TITLE: Kansas
NAME: Skip Talbot
COUNTRY: USA
EMAIL: skipt1@aol.com
WEBPAGE: http://www.skip.cc
TOPIC: Epic Proportions
COPYRIGHT: I SUBMIT TO THE STANDARD RAYTRACING COMPETITION COPYRIGHT.
JPGFILE: kansas.jpg
RENDERER USED: 
    POV-Ray 3.6

TOOLS USED: 
    Rhinoceros, Colefax Mesh Compression

RENDER TIME: 
    19 hours

HARDWARE USED: 
    Pentium IV 1.8 GHz 512 MB

IMAGE DESCRIPTION: 

It_s May in western Kansas, just before sunset.  The usually quiet expanse of
the Great Plains is now a world of chaos and turmoil.  Towering a thousand feet
above the ground, a black funnel cloud descends from a rotating storm base. 
The twister plows through the dusty fields just beyond a deserted farm house. 
The only witness to the event is a prairie dog, standing up at attention. 
Although he can not quite comprehend the ominous black monster lurking on the
horizon, the winds make him uneasy and he won't stray from his burrow for
long.

DESCRIPTION OF HOW THIS IMAGE WAS CREATED: 

The concept for this image is based off of my passion for storm chasing.  The
tornado depicted is similar to an F1 tornado I saw April 20 of this year in
Illinois: a dark funnel backlit by an orange sky.

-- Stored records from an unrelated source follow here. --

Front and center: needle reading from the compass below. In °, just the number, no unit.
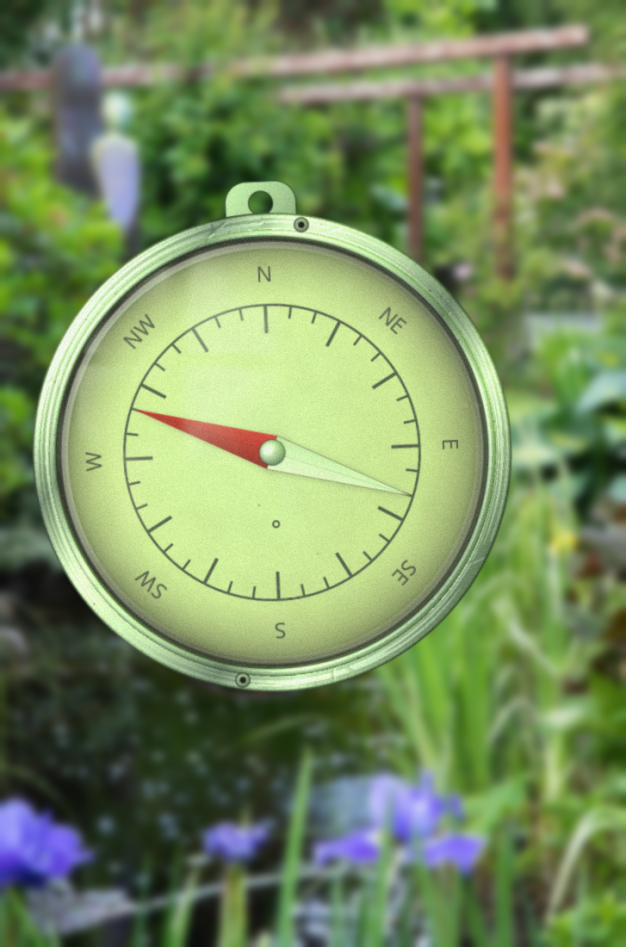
290
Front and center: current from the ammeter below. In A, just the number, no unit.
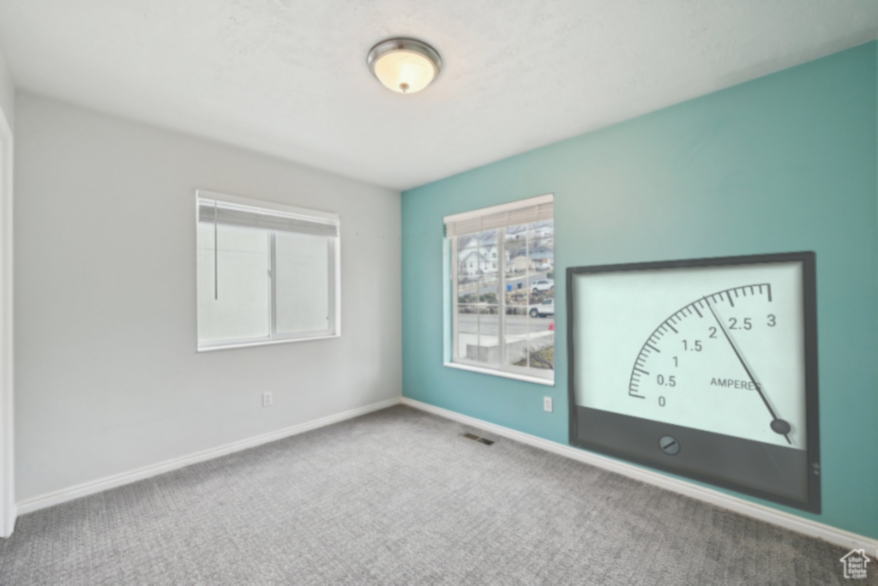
2.2
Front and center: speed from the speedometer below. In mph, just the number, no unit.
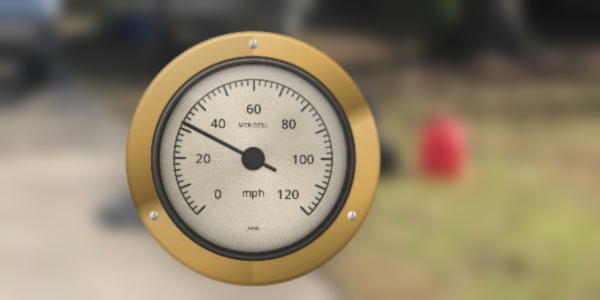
32
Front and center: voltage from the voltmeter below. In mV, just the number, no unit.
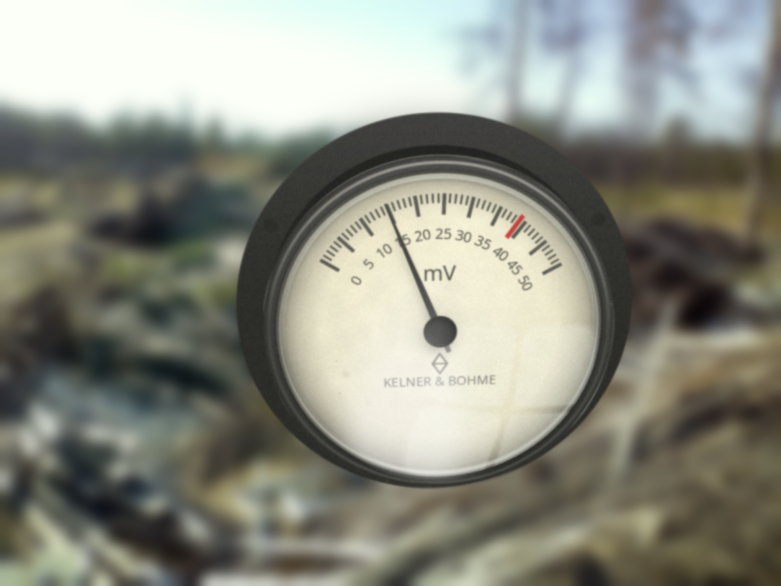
15
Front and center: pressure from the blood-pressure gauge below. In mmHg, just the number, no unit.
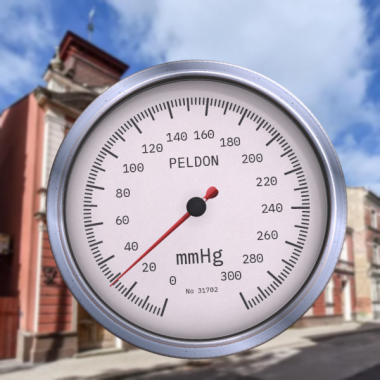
28
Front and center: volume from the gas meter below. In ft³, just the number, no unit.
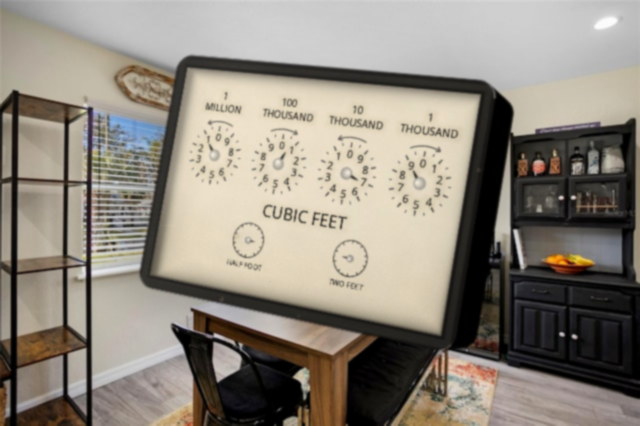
106900
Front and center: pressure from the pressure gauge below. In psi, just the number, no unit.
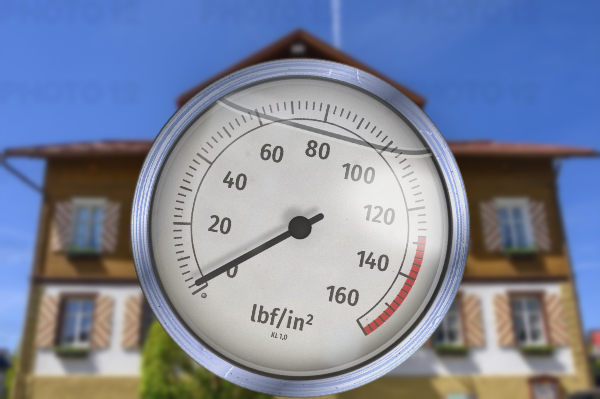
2
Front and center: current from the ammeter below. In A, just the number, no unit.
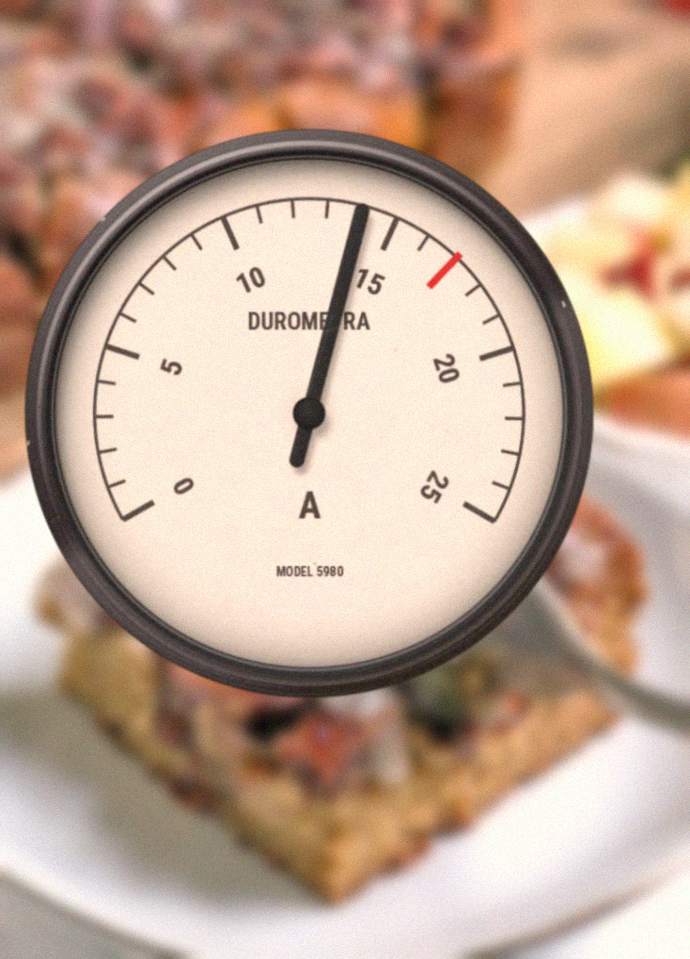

The first stage in the development of this image was choosing a camera angle and
aspect ratio that would highlight the _epic proportions_ of a tornado.  A tall
image allows the funnel to fill most of the frame.  The camera is set very far
from the scene with a low lens angle so that the scaling effects of a
perspective camera aren_t quite as strong.

The funnel is composed of a mesh filled with constant density media.  After
researching many tornado funnels I learned that they have a sharp edge.  The
blurred edge is not usually caused by a density gradient but by focal blur. 
Focal blur and scattering media did not fit my render time budget so I opted
for a density function.  A sphere_sweep tornado would allow me to use spherical
density but would still be far too slow.  I also opted out of any sort of
isosurface as well.  I settled on a mesh funnel with a constant density media. 
The edges of the tornado are flared to a point simulating a density as long as
the camera is perpendicular to the funnel.

The base of the storm is a scattering media with a turbulent cylindrical density
and is meant to stimulant the ragged underside of a wall cloud, or the lowered
updraft region of a supercell thunderstorm.

The debris cloud is also scattering media.  The intersection of the funnel and
debris just would not cooperate so I rendered the image in two passes.  The
first pass being the background, funnel, and storm base, and then, without
processing, I mapped that rendering to the background of the final pass which
included the debris cloud and foreground.  The debris cloud is an isosurface
with a function density utilizing the f_helix function and turbulence warps. 
Other densities were used to keep the media contained.

A little fog thrown in for depth and to simulate the dust that gets kicked up in
the inflow winds of a storm.

I had planned for a detailed and lit foreground but I just did not have time
with work and school to put it all together.  To finish the image I reverted to
a lighting that would cast the foreground in silhouette.  Much of my image is
sacrificed as a result. However, quite a bit of work did go into the
foreground

The farmhouse and windmill were modeled in Rhinoceros with textures adequate for
the scale at which they appear in the image.  The details and textures are lost
in the silhouette, though.

The prairie dog was also modeled in Rhinoceros.  Chris Colefax_s mesh compressor
and hair macro was used to create a believable prairie dog.  However, I could
not get the lighting to work for the prairie dog in this scene, which was one
of the main reasons I had to revert to the silhouette.